Auf Grundlage der Oberflächenauswahlregeln und Abstandsabhängigkeit von SEIRA wurde die Orientierung und Lage der Peptide innerhalb der tBLM bestimmt. LL-37 inkorporierte horizontal mit dem N-Terminus in den hydrophoben Membranteil, LL-32 adsorbierte horizontal auf der hydrophilen Membranaußenseite, während LL-20 nicht mit dem System interagierte. Dieselbe Schlussfolgerung wurde aus MD Simulationen (300ns) gezogen, welche die zuvor beschriebene Bedeutung der Aminosäurereste 17-29 für die antimikrobielle Aktivität des LL-37 bestätigen. Diese Sequenz ist im Fall von LL-20 nicht intakt. Das AMP Alamethicin (ALM), aufgebaut aus einem a-helikalen N-Terminus und einer C-terminalen 3-10 -Helix, interagiert in Abhängigkeit des Transmembranpotentials mit Bakterienmembranen. Unter Nutzung einer tBLM (POPC:POPG) wurde eine potentialabhängige SEIRA-Studie mit Dichtefunktionstheorie (DFT) Rechnungen kombiniert, um ein kinetisches Model der Integration von ALM in Membranen zu beschreiben.
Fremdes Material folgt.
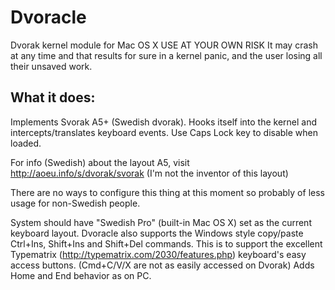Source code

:Dvoracle
========

Dvorak kernel module for Mac OS X
USE AT YOUR OWN RISK
It may crash at any time and that results for sure in a kernel panic, and the user losing all their unsaved work.

What it does:
----------------
Implements Svorak A5+ (Swedish dvorak). Hooks itself into the kernel and intercepts/translates keyboard events.
Use Caps Lock key to disable when loaded.

For info (Swedish) about the layout A5, visit http://aoeu.info/s/dvorak/svorak (I'm not the inventor of this layout)

There are no ways to configure this thing at this moment so probably of less usage for non-Swedish people.

System should have "Swedish Pro" (built-in Mac OS X) set as the current keyboard layout.
Dvoracle also supports the Windows style copy/paste Ctrl+Ins, Shift+Ins and Shift+Del commands. 
This is to support the excellent Typematrix (http://typematrix.com/2030/features.php) keyboard's easy access buttons. 
(Cmd+C/V/X are not as easily accessed on Dvorak)
Adds Home and End behavior as on PC.


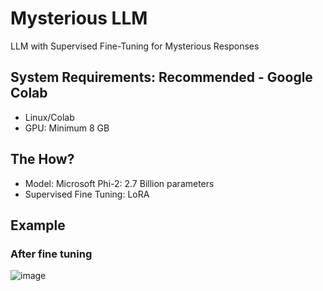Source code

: # Mysterious LLM
LLM with Supervised Fine-Tuning for Mysterious Responses
## System Requirements: Recommended - Google Colab
- Linux/Colab
- GPU: Minimum 8 GB
## The How?
- Model: Microsoft Phi-2: 2.7 Billion parameters
- Supervised Fine Tuning: LoRA
## Example
### After fine tuning
![image](https://github.com/user-attachments/assets/dd77d6dd-9f5a-46a2-905c-f6c41c10fc6c)


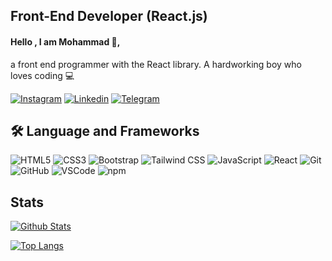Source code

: 
## Front-End Developer (React.js)
#### Hello , I am Mohammad 👋,
 a front end programmer with the React library. A hardworking boy who loves coding 💻
  
[![Instagram](https://img.shields.io/badge/Instagram-E4405F?style=for-the-badge&logo=instagram&logoColor=white)](https://www.instagram.com/ashrafi.dev/)
[![Linkedin](https://img.shields.io/badge/connect_me_LinkedIn-0077B5?style=for-the-badge&logo=linkedin&logoColor=white)](https://www.linkedin.com/in/mohammad-ashrafi-b736032b4/)
[![Telegram](https://img.shields.io/badge/connect_me_Telegram-2CA5E0?style=for-the-badge&logo=telegram&logoColor=white)](https://t.me/vitto_dev7)

## 🛠 Language and Frameworks

![HTML5](https://img.shields.io/badge/HTML5-E34F26?style=for-the-badge&logo=html5&logoColor=white)
![CSS3](https://img.shields.io/badge/CSS3-1572B6?style=for-the-badge&logo=css3&logoColor=white)
![Bootstrap](https://img.shields.io/badge/Bootstrap-563D7C?style=for-the-badge&logo=bootstrap&logoColor=white)
![Tailwind CSS](https://img.shields.io/badge/Tailwind_CSS-38B2AC?style=for-the-badge&logo=tailwind-css&logoColor=white)
![JavaScript](https://img.shields.io/badge/JavaScript-323330?style=for-the-badge&logo=javascript&logoColor=F7DF1E)
![React](https://img.shields.io/badge/React-20232A?style=for-the-badge&logo=react&logoColor=61DAFB)
![Git](https://img.shields.io/badge/GIT-E44C30?style=for-the-badge&logo=git&logoColor=white)
![GitHub](https://img.shields.io/badge/GitHub-100000?style=for-the-badge&logo=github&logoColor=white)
![VSCode](https://img.shields.io/badge/VSCode-0078D4?style=for-the-badge&logo=visual%20studio%20code&logoColor=white)
![npm](https://img.shields.io/badge/npm-CB3837?style=for-the-badge&logo=npm&logoColor=white)


## Stats 
[![Github Stats](https://github-readme-stats.vercel.app/api?username=ashrafi-frontDeveloper&show_icons=true&theme=tokyonight)](https://github.com/ashrafi-frontDeveloper)

[![Top Langs](https://github-readme-stats.vercel.app/api/top-langs/?username=ashrafi-frontDeveloper&langs_count=6&theme=tokyonight)](https://github.com/ashrafi-frontDeveloper)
Das Peptid inkorporiert nach Adsorption mit Hilfe des N-Terminus in die Doppelmembran. Dies führt zu einer Reorientierung bezüglich der Oberflächennormalen von einem Winkel von 78° - 69° in der horizontal adsobierten Form hin zu 21° im inkorporierten Zustand. Als Teil der Atmungskette koppelt der bakterielle Complex I (CpI) den Elektronentransfer zwischen Nicotinamidadenindinukleotid (NADH) und Ubichinon resultierend in einer Oxidation bzw. Reduktion. Die darauf folgende Protonenübertragung über die Bakterienmembran hat eine wichtige Funktion für die Energiebereitstellung der Bakterienzelle. CpI wurde in ein Lipidmembransystem inkorporiert, das auf einer selbstassemblierten Monolage aus (de)protonierbarem 4-Aminothiophenol (4-ATP), einem POPC:POPA Lipidgemisch und Ubichinon zusammengesetzt ist. Neben seiner Funktion als Linker- Molekül, dient 4-ATP ebenso als pH Sensor, wie ergänzende DFT Rechnungen bestätigten. Somit wurde die Protonentranslokation über die Membran mittels des Protonierungsgrades von 4-ATP in zwei komplementären Ansätzen abhängig von der Proteinorientierung ermittelt. Die induzierte Änderung des Quotienten der Amid I/Amid II Bandenintensität zeigte katalytische Konformationsänderungen, die eine mögliche Bewegung von Transmembranhelices oder anderer Sekundärstrukturelemente einschließen.